Document passage -
* * * * *
This SO question Differences in Web-server versus Worker says:

The most important difference in my opinion is that worker tier instances do not run web server processes (apache, nginx, etc).

Based on this, I would have expected that I could just run a Flask-server on port 80, and it would handle the SQS messages. However, the post appears incorrect. Even the ELB-worker boxes have Apache running on them, apparently for doing health-checks (when I stopped it, my server turned red). And of course it's using port 80...

I already have Flask/Gunicorn on an EC2 server that I was trying to move to ELB, and I would like to keep using that - is it possible? (Note: the queue-daemon only posts messages to port 80, that can't be changed...)

The docs aren't clear, but it sounds like they expect you to modify Apache to proxy to Flask, maybe? I hope that's not the only way.

Or, what is the "correct" way of setting up an ELB-worker to process the SQS messages? How are you supposed to "perform the long-running task"?
* * * * *
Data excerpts
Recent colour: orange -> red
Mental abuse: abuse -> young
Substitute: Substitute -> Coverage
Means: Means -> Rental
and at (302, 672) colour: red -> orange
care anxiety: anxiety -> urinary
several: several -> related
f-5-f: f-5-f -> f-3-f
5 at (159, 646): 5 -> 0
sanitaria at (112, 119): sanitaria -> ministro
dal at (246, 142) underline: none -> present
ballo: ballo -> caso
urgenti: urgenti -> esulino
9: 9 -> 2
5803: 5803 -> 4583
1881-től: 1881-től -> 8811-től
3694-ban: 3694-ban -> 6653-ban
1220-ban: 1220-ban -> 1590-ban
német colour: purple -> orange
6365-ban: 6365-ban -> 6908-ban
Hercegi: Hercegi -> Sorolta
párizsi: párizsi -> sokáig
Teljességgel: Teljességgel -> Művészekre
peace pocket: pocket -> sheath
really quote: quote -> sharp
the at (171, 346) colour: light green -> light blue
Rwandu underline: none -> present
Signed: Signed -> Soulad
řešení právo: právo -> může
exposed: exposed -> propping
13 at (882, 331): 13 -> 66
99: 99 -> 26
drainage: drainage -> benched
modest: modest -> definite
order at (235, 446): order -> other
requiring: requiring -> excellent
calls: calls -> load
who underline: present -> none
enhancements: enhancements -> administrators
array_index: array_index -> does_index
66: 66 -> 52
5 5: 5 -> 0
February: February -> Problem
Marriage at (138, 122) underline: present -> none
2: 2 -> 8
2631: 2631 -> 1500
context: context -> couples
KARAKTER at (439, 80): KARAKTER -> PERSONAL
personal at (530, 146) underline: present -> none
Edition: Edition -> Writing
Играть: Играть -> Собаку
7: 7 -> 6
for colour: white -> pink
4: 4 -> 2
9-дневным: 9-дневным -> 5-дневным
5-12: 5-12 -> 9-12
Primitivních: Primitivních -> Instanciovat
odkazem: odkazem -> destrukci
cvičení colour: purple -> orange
* * * * *
Prompt 1 -
Answer these questions from the worker-tier question:
(a) According to the quoted answer, what do worker tier instances not run?
(b) What happened to the server when Apache was stopped?
(c) Which port does the queue-daemon post messages to?
Prompt 2 -
Pick up the worker-tier question after its last sentence and continue it with a few more sentences in the same voice.

Exercise answer 1 -
(a) Web server processes such as Apache and nginx.
(b) It turned red.
(c) Port 80.

Exercise answer 2 -
Note: now that I've used ELB more, and have a fairly good understanding of it - let me make clear that this it not the use-case that Amazon designed the ELB-workers for, and it has some glitches (which will be noted). The standard use-case, basically, is that you create a simple Flask app, and hook it into an ELB-EC2 server, that is configured to make it simple to run that Flask app.

My use-case was, I already had an EC2 server with a large Flask app, running under gunicorn, as well as various other things going on. I wanted to use that server (as an image) to build the ELB server, and have it respond to SQS-queue messages. It's possible there are better solutions, like just writing a queue-polling daemon, and that no-one else will ever take this option, but there it is...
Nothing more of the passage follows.